(Saved entries)
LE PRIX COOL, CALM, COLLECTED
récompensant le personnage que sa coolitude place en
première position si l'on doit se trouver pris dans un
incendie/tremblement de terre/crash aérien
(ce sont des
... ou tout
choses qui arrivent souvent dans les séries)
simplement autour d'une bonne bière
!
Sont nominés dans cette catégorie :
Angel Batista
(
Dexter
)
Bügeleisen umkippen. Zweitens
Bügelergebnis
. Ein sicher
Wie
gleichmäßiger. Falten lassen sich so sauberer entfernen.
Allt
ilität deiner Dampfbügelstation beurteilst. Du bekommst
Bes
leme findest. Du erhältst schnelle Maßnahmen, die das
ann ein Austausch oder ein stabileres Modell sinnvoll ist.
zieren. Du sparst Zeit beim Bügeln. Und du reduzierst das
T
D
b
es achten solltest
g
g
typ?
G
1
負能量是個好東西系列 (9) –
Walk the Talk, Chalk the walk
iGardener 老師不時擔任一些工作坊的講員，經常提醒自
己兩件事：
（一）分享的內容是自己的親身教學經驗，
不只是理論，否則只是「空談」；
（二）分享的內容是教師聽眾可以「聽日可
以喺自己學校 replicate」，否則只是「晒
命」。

**REQUEST:**
Your answer should be one number: the count of lines in the records above that contain "否則只是".

**ANSWER SPACE:**
2